Ce n'est pas la seule chose extraordinaire que les hommes s'accordent à trouver dans l'Écriture: ceux qui ne veulent pas croire à l'authenticité de la Bible croient pourtant, en dépit d'eux-mêmes, à quelque chose dans cette même Bible. Déistes et athées, grands et petits, attirés par je ne sais moi d'inconnu, ne laissent pas de feuilleter

sans cesse l'ouvrage que les uns admirent et que les autres dénigrent. Il n'y a pas une position dans la vie pour laquelle on ne puisse rencontrer dans la Bible un verset qui semble dicté tout exprès. On nous persuadera difficilement que tous les événements possibles, heureux ou malheureux, aient été prévus avec toutes leurs conséquences dans un livre écrit de la main des hommes.
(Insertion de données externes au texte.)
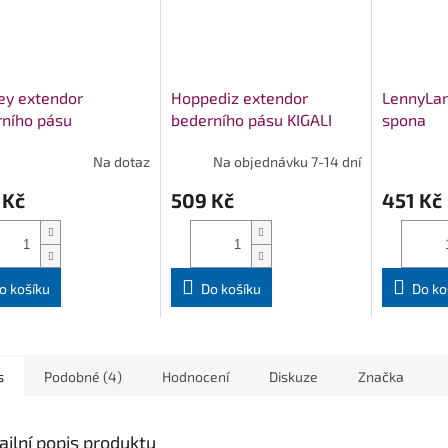
ey extendor
Hoppediz extendor
LennyLa
ního pásu
bederního pásu KIGALI
spona
Na dotaz
Na objednávku 7-14 dní
 Kč
509 Kč
451 Kč
o košíku
Do košíku
Do ko
s
Podobné (4)
Hodnocení
Diskuze
Značka
ailní popis produktu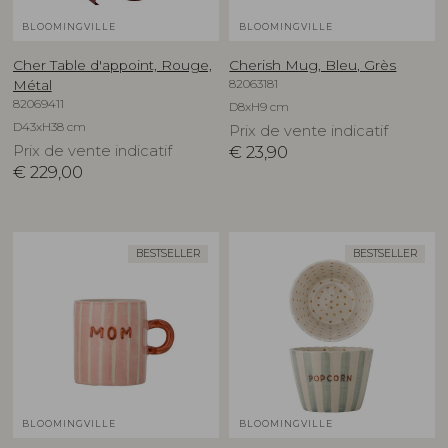
BLOOMINGVILLE
BLOOMINGVILLE
Cher Table d'appoint, Rouge,
Cherish Mug, Bleu, Grès
82063181
Métal
82069411
D8xH9 cm
D43xH38 cm
Prix de vente indicatif
Prix de vente indicatif
€
23,90
€
229,00
BESTSELLER
BESTSELLER
BLOOMINGVILLE
BLOOMINGVILLE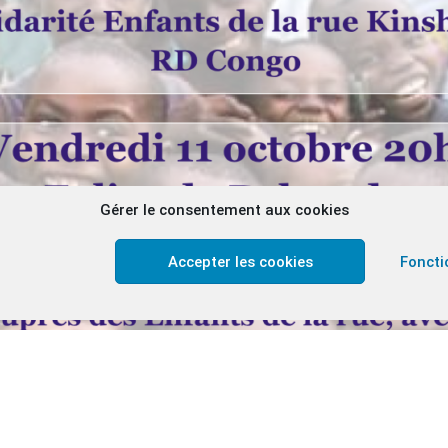
Gérer le consentement aux cookies
Accepter les cookies
Foncti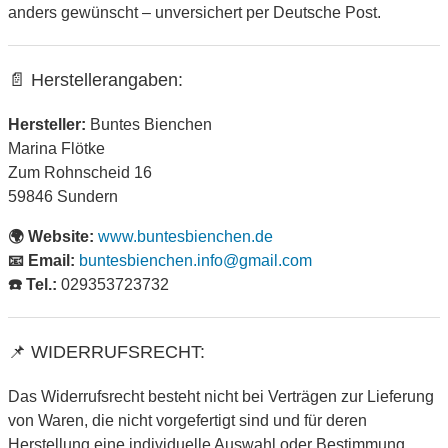
anders gewünscht – unversichert per Deutsche Post.
📄 Herstellerangaben:
Hersteller:
Buntes Bienchen
Marina Flötke
Zum Rohnscheid 16
59846 Sundern
🌍 Website:
www.buntesbienchen.de
📧 Email:
buntesbienchen.info@gmail.com
☎️ Tel.:
029353723732
📌 WIDERRUFSRECHT:
Das Widerrufsrecht besteht nicht bei Verträgen zur Lieferung
von Waren, die nicht vorgefertigt sind und für deren
Herstellung eine individuelle Auswahl oder Bestimmung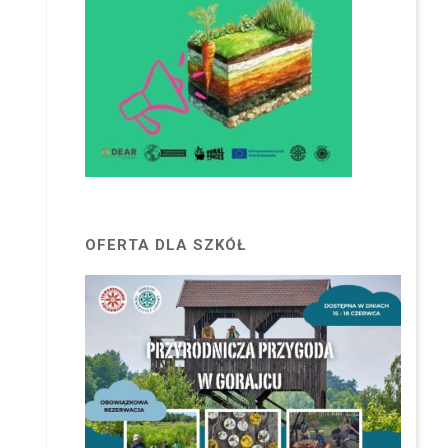
OFERTA DLA SZKÓŁ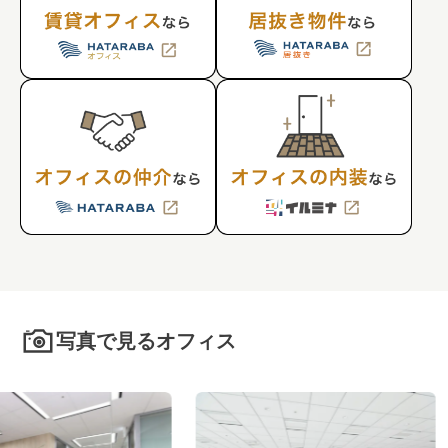
写真で見るオフィス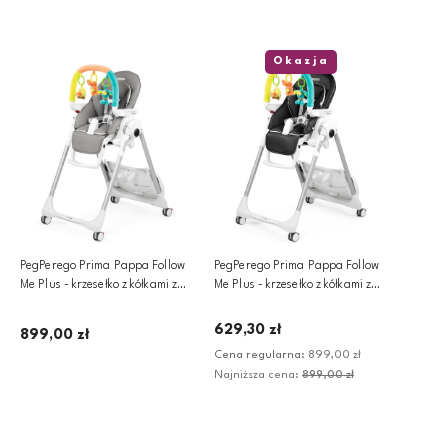
Dodaj do koszyka
Okazja
PegPerego Prima Pappa Follow
PegPerego Prima Pappa Follow
Me Plus - krzesełko z kółkami z
Me Plus - krzesełko z kółkami z
funkcją leżaczka i pałąkiem | Ice
funkcją leżaczka i pałąkiem |
Licorice
629,30 zł
899,00 zł
Cena regularna:
899,00 zł
Najniższa cena:
899,00 zł
Powiadom o dostępności
Powiadom o dostępności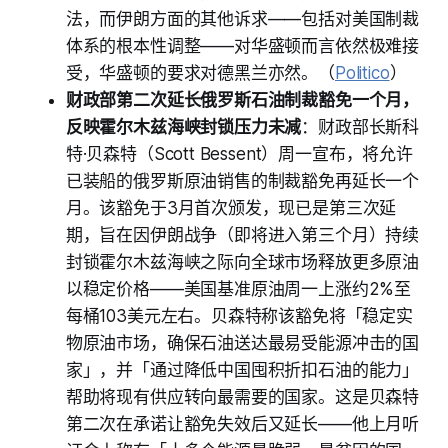
法，而伊朗方面的其他诉求——包括对美国制裁
体系的根本性调整——对华盛顿而言依然极难接
受，华盛顿的要求对德黑兰亦然。（
Politico
）
财政部第二次延长俄罗斯石油制裁豁免一个月，
反映霍尔木兹海峡封锁压力未减
：财政部长斯科
特·贝森特（Scott Bessent）周一宣布，将允许
已装船的俄罗斯原油销售的制裁豁免再延长一个
月。该豁免于3月首次颁发，现已是第三次延
期，旨在因伊朗战争（即将进入第三个月）持续
封锁霍尔木兹海峡之际向全球市场释放更多原油
以稳定价格——美国基准原油周一上涨约2%至
每桶103美元左右。贝森特称该豁免将「稳定实
物原油市场，确保石油送达最易受能源冲击的国
家」，并「通过降低中国囤积折扣石油的能力」
帮助将现有供应转向最需要的国家。这是贝森特
第二次在承诺让豁免失效后又延长——他上月听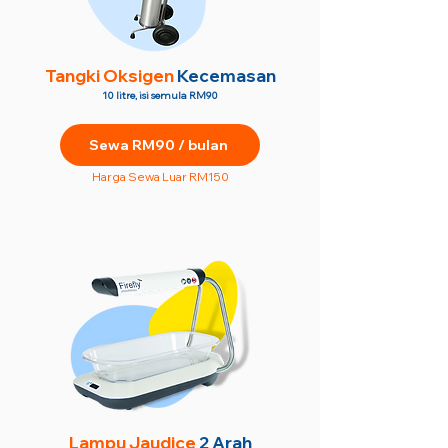
Tangki Oksigen
Kecemasan
10 litre, isi semula RM90
Sewa RM90 / bulan
Harga Sewa Luar RM150
Lampu Jaudice
2 Arah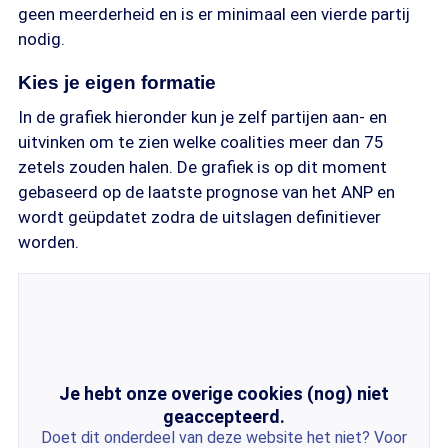
geen meerderheid en is er minimaal een vierde partij
nodig.
Kies je eigen formatie
In de grafiek hieronder kun je zelf partijen aan- en
uitvinken om te zien welke coalities meer dan 75
zetels zouden halen. De grafiek is op dit moment
gebaseerd op de laatste prognose van het ANP en
wordt geüpdatet zodra de uitslagen definitiever
worden.
Je hebt onze overige cookies (nog) niet
geaccepteerd.
Doet dit onderdeel van deze website het niet? Voor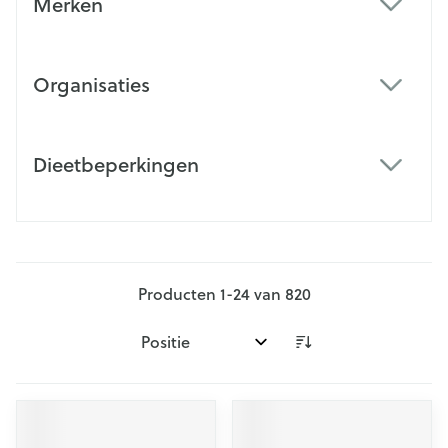
Merken
filter
Organisaties
filter
Dieetbeperkingen
filter
Producten
1
-
24
van
820
Sorteer op: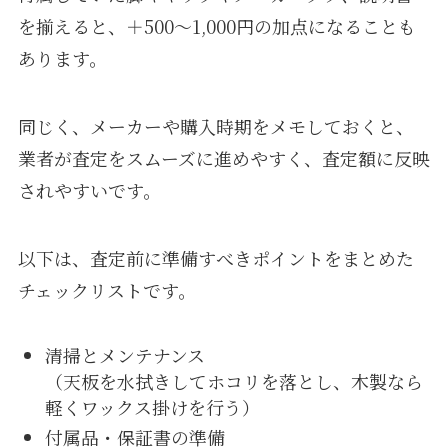
を揃えると、＋500〜1,000円の加点になることも
あります。
同じく、メーカーや購入時期をメモしておくと、
業者が査定をスムーズに進めやすく、査定額に反映
されやすいです。
以下は、査定前に準備すべきポイントをまとめた
チェックリストです。
清掃とメンテナンス
（天板を水拭きしてホコリを落とし、木製なら
軽くワックス掛けを行う）
付属品・保証書の準備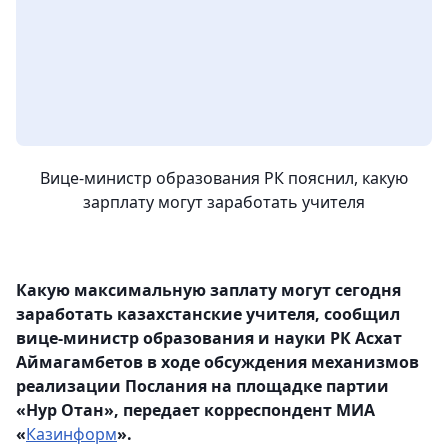
Вице-министр образования РК пояснил, какую
зарплату могут заработать учителя
Какую максимальную заплату могут сегодня
заработать казахстанские учителя, сообщил
вице-министр образования и науки РК Асхат
Аймагамбетов в ходе обсуждения механизмов
реализации Послания на площадке партии
«Нур Отан», передает корреспондент МИА
«
Казинформ
».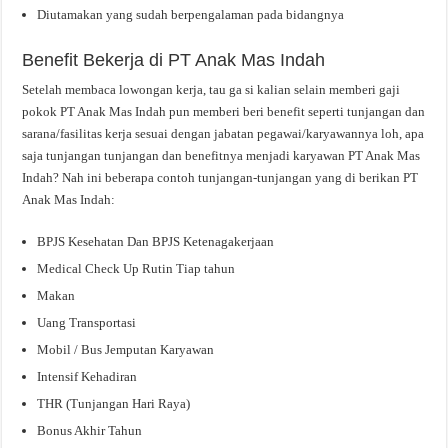
Diutamakan yang sudah berpengalaman pada bidangnya
Benefit Bekerja di PT Anak Mas Indah
Setelah membaca lowongan kerja, tau ga si kalian selain memberi gaji
pokok PT Anak Mas Indah pun memberi beri benefit seperti tunjangan dan
sarana/fasilitas kerja sesuai dengan jabatan pegawai/karyawannya loh, apa
saja tunjangan tunjangan dan benefitnya menjadi karyawan PT Anak Mas
Indah? Nah ini beberapa contoh tunjangan-tunjangan yang di berikan PT
Anak Mas Indah:
BPJS Kesehatan Dan BPJS Ketenagakerjaan
Medical Check Up Rutin Tiap tahun
Makan
Uang Transportasi
Mobil / Bus Jemputan Karyawan
Intensif Kehadiran
THR (Tunjangan Hari Raya)
Bonus Akhir Tahun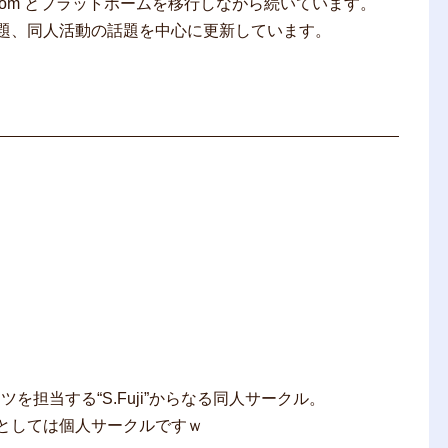
ress.com とプラットホームを移行しながら続いています。
題、同人活動の話題を中心に更新しています。
ツを担当する“S.Fuji”からなる同人サークル。
としては個人サークルですｗ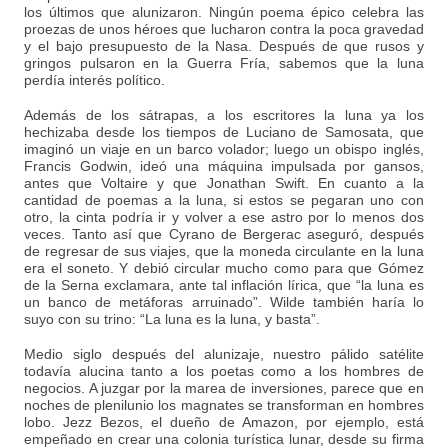
los últimos que alunizaron. Ningún poema épico celebra las
proezas de unos héroes que lucharon contra la poca gravedad
y el bajo presupuesto de la Nasa. Después de que rusos y
gringos pulsaron en la Guerra Fría, sabemos que la luna
perdía interés político.
Además de los sátrapas, a los escritores la luna ya los
hechizaba desde los tiempos de Luciano de Samosata, que
imaginó un viaje en un barco volador; luego un obispo inglés,
Francis Godwin, ideó una máquina impulsada por gansos,
antes que Voltaire y que Jonathan Swift. En cuanto a la
cantidad de poemas a la luna, si estos se pegaran uno con
otro, la cinta podría ir y volver a ese astro por lo menos dos
veces. Tanto así que Cyrano de Bergerac aseguró, después
de regresar de sus viajes, que la moneda circulante en la luna
era el soneto. Y debió circular mucho como para que Gómez
de la Serna exclamara, ante tal inflación lírica, que “la luna es
un banco de metáforas arruinado”. Wilde también haría lo
suyo con su trino: “La luna es la luna, y basta”.
Medio siglo después del alunizaje, nuestro pálido satélite
todavía alucina tanto a los poetas como a los hombres de
negocios. A juzgar por la marea de inversiones, parece que en
noches de plenilunio los magnates se transforman en hombres
lobo. Jezz Bezos, el dueño de Amazon, por ejemplo, está
empeñado en crear una colonia turística lunar, desde su firma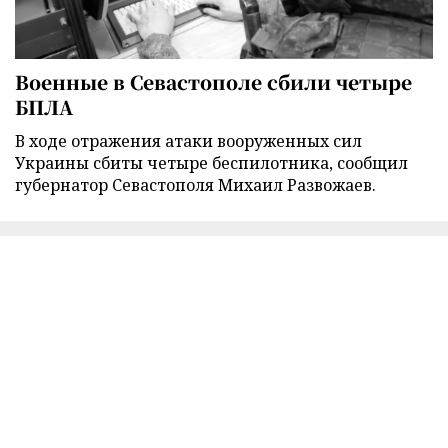
Военные в Севастополе сбили четыре
БПЛА
В ходе отражения атаки вооруженных сил
Украины сбиты четыре беспилотника, сообщил
губернатор Севастополя Михаил Развожаев.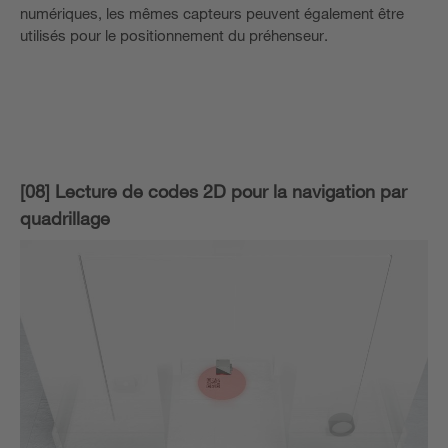
numériques, les mêmes capteurs peuvent également être
utilisés pour le positionnement du préhenseur.
[08] Lecture de codes 2D pour la navigation par
quadrillage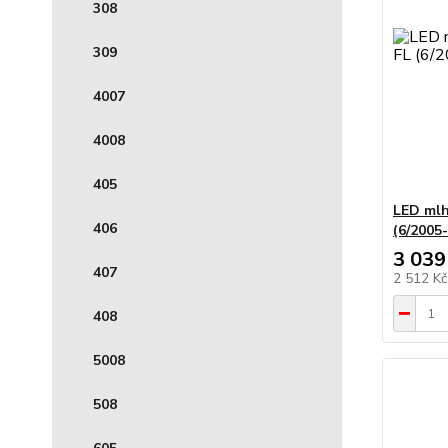
308
309
4007
4008
405
LED mlh
406
(6/2005-
3 039
407
2 512 K
408
5008
508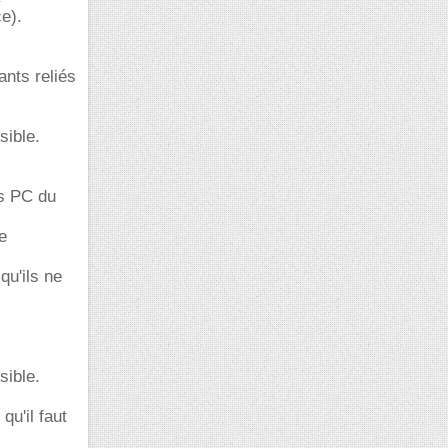
e).
ants reliés
sible.
es PC du
e
qu'ils ne
sible.
qu'il faut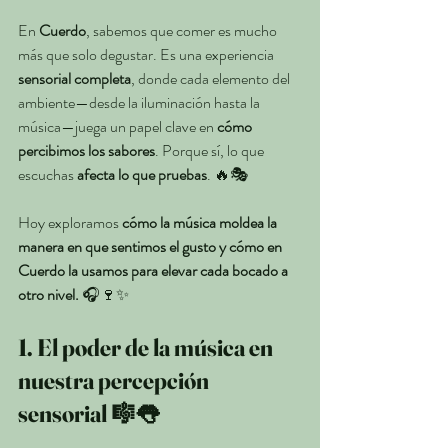
En 
Cuerdo
, sabemos que comer es mucho 
más que solo degustar. Es una experiencia 
sensorial completa
, donde cada elemento del 
ambiente—desde la iluminación hasta la 
música—juega un papel clave en 
cómo 
percibimos los sabores
. Porque sí, lo que 
escuchas 
afecta lo que pruebas
. 🔥🎭
Hoy exploramos 
cómo la música moldea la 
manera en que sentimos el gusto y cómo en 
Cuerdo la usamos para elevar cada bocado a 
otro nivel.
 🎧🍷✨
1. El poder de la música en 
nuestra percepción 
sensorial 🎼👅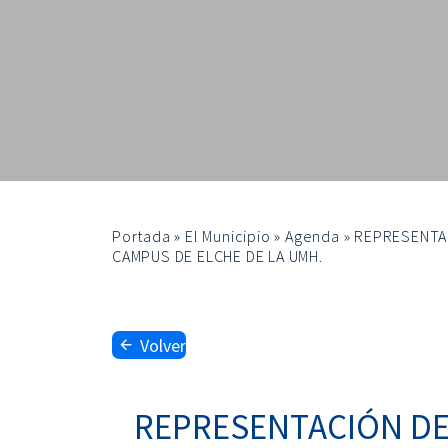
Portada
»
El Municipio
»
Agenda
»
REPRESENTAC
CAMPUS DE ELCHE DE LA UMH.
Volver
REPRESENTACIÓN DE 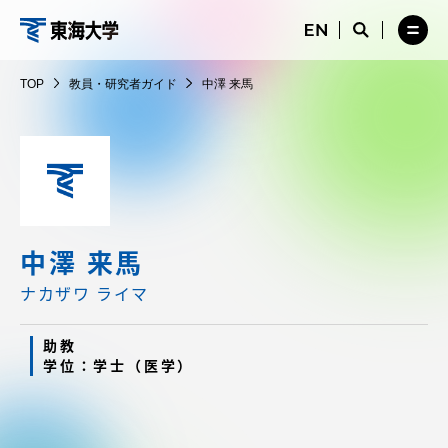
コ
メ
サ
ニ
イ
サ
メ
ン
ュ
ト
教
イ
ニ
テ
ー
検
ト
ュ
員・
TOP
教員・研究者ガイド
中澤 来馬
を
索
検
ー
在学生・保護者向けポータル（TIPS）
ン
閉
を
研
索
を
ツ
じ
閉
を
開
究
る
じ
開
く
に
る
者
く
受験・入学案内
ス
ガ
キ
イ
ッ
教員・研究者ガイド
ド
プ
中澤 来馬
ナカザワ ライマ
大学の概要
助教
学位：学士（医学）
教育・研究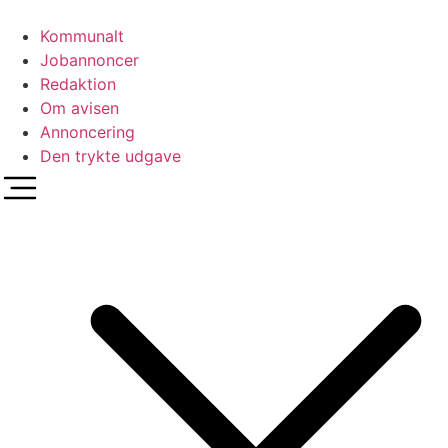
Videre
til
Kommunalt
indhold
Jobannoncer
Redaktion
Om avisen
Annoncering
Den trykte udgave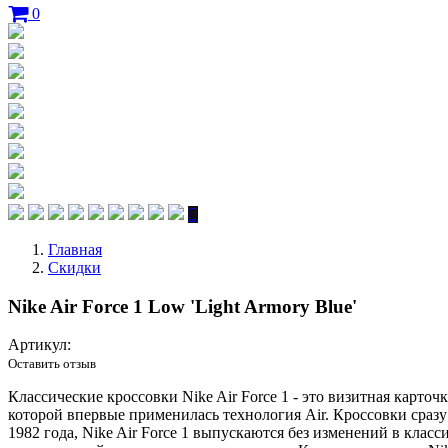
0
Главная
Скидки
Nike Air Force 1 Low 'Light Armory Blue'
Артикул:
Оставить отзыв
Классические кроссовки Nike Air Force 1 - это визитная карто
которой впервые применилась технология Air. Кроссовки сраз
1982 года, Nike Air Force 1 выпускаются без изменений в кла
Or, il est certain qu'on trouve 1 dans l'Écriture:

L'origine du monde et l'annonce de sa fin;

La base des sciences humaines;

Les préceptes politiques depuis le gouvernement du père de famille usqu'au despotisme; depuis l'âge pastoral jusqu'au siècle de corruption;

Les préceptes moraux applicables à la prospérité et à l'infortune, aux rangs les plus élevés comme aux rangs les plus humbles de la vie; Enfin, toutes les sortes de styles; styles qui, formant un corps unique de cent morceaux divers, n'ont toutefois aucune ressemblance vec les styles des hommes.

CHAPITRE II.

QU'IL Y A TROIS STYLES PRINCIPAUX DANS L'ÉCRITURE.

Entre ces styles divins, trois surtout se font remarquer :

1o Le style historique, tel que celui de la Genèse, du Deutéronome, de Job, etc.;

2o La poésie sacrée telle qu'elle existe dans les psaumes, dans les prophètes et dans les traités moraux, etc.;

3o Le style évangélique.

Le premier de ces trois styles, avec un charme plus grand qu'on ne peut dire, tantôt imite la narration de l'épopée, comme dans l'aventure de Joseph, tantôt emprunte des mouvements de l'ode, comme après le passage de la mer Rouge; ici soupire les élégies du saint Arabe, là chante avec Ruth d'attendrissantes bucoliques. Ce peuple, dont tous les pas sont marqués par des phénomènes, ce peuple pour qui le soleil s'arrête, le rocher verse des eaux, le ciel prodigue la manne, ce peuple ne pouvoit avoir des fastes ordinaires. Les formes connues changent à son égard : ses révolutions sont tour à tour racontées avec la trompette, la lyre et le chalumeau; et le style de son histoire est lui-même un continuel miracle qui porte témoignage de la vérité des miracles dont il perpétue le souvenir.